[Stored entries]
....
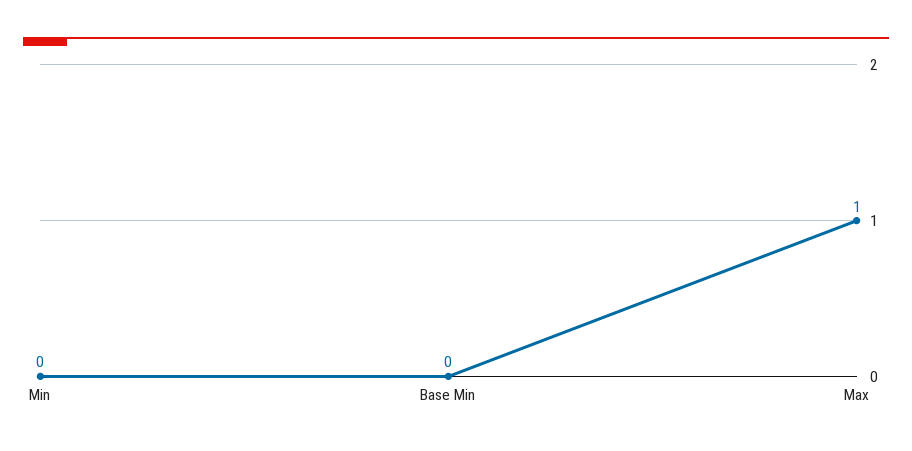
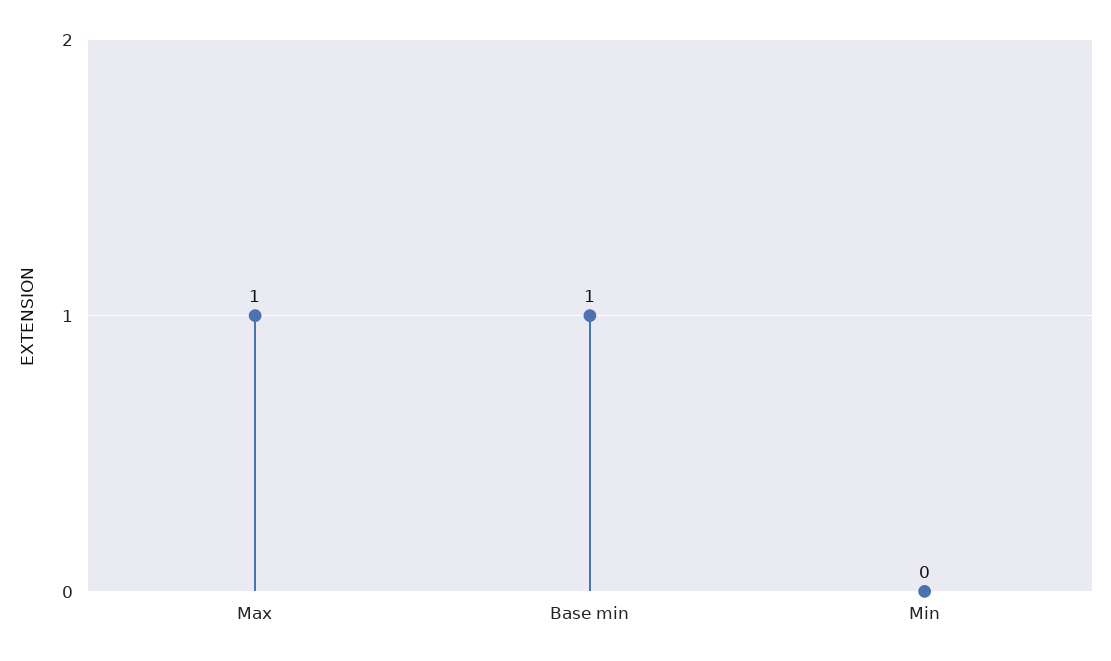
  {
    "Min": 0,
-   "Base Min": 0,
+   "Base Min": 1,
    "Max": 1
  }

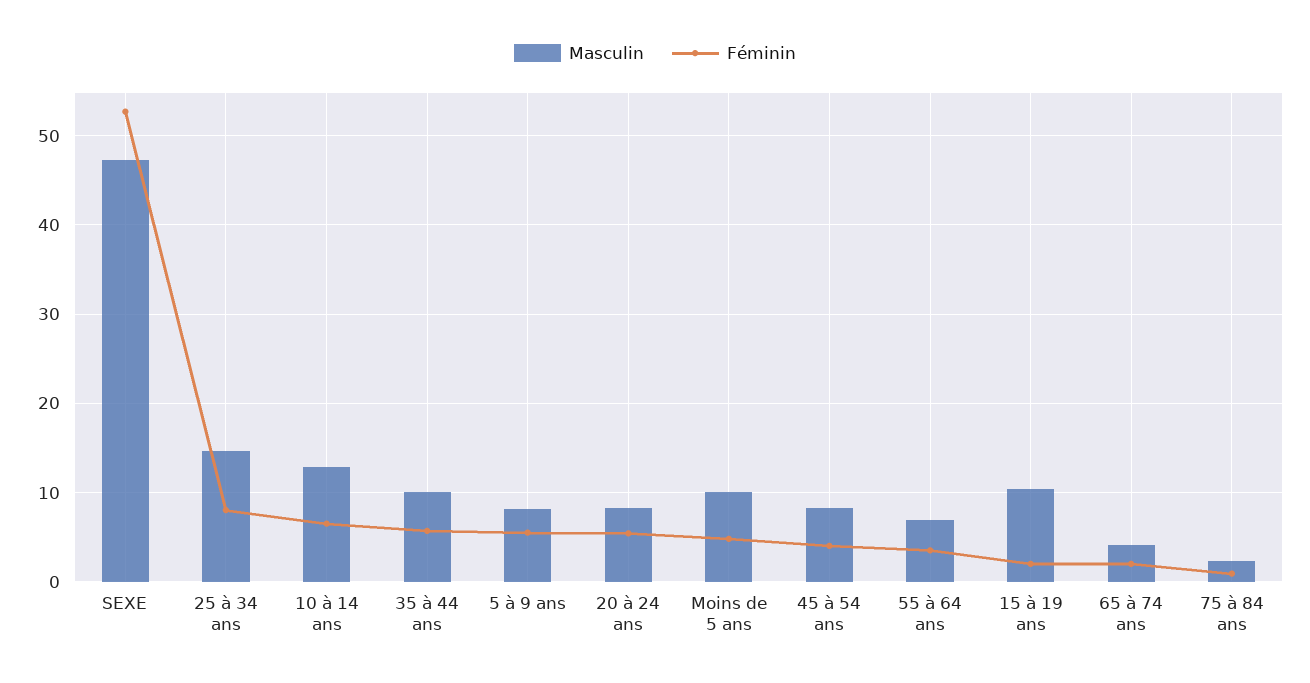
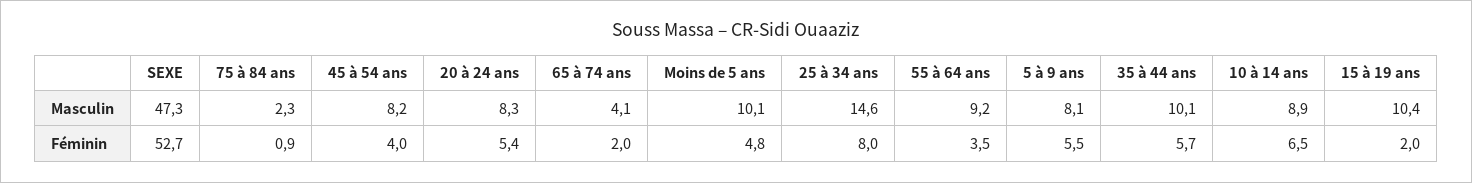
  {
    "Masculin": {
      "SEXE": 47.3,
      "25 à 34 ans": 14.6,
-     "10 à 14 ans": 13,
+     "10 à 14 ans": 8.9,
      "35 à 44 ans": 10.1,
      "5 à 9 ans": 8.1,
      "20 à 24 ans": 8.3,
      "Moins de 5 ans": 10.1,
      "45 à 54 ans": 8.2,
-     "55 à 64 ans": 7,
+     "55 à 64 ans": 9.2,
      "15 à 19 ans": 10.4,
      "65 à 74 ans": 4.1,
      "75 à 84 ans": 2.3
    },
    "Féminin": {
      "SEXE": 52.7,
      "25 à 34 ans": 8,
      "10 à 14 ans": 6.5,
      "35 à 44 ans": 5.7,
      "5 à 9 ans": 5.5,
      "20 à 24 ans": 5.4,
      "Moins de 5 ans": 4.8,
      "45 à 54 ans": 4,
      "55 à 64 ans": 3.5,
      "15 à 19 ans": 2,
      "65 à 74 ans": 2,
      "75 à 84 ans": 0.9
    }
  }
....
Aim of the task
The expected result is the data above in exact form, free of pictures.

Solution
  {
    "Min": 0,
-   "Base Min": 0,
+   "Base Min": 1,
    "Max": 1
  }

  {
    "Masculin": {
      "SEXE": 47.3,
      "25 à 34 ans": 14.6,
-     "10 à 14 ans": 13,
+     "10 à 14 ans": 8.9,
      "35 à 44 ans": 10.1,
      "5 à 9 ans": 8.1,
      "20 à 24 ans": 8.3,
      "Moins de 5 ans": 10.1,
      "45 à 54 ans": 8.2,
-     "55 à 64 ans": 7,
+     "55 à 64 ans": 9.2,
      "15 à 19 ans": 10.4,
      "65 à 74 ans": 4.1,
      "75 à 84 ans": 2.3
    },
    "Féminin": {
      "SEXE": 52.7,
      "25 à 34 ans": 8,
      "10 à 14 ans": 6.5,
      "35 à 44 ans": 5.7,
      "5 à 9 ans": 5.5,
      "20 à 24 ans": 5.4,
      "Moins de 5 ans": 4.8,
      "45 à 54 ans": 4,
      "55 à 64 ans": 3.5,
      "15 à 19 ans": 2,
      "65 à 74 ans": 2,
      "75 à 84 ans": 0.9
    }
  }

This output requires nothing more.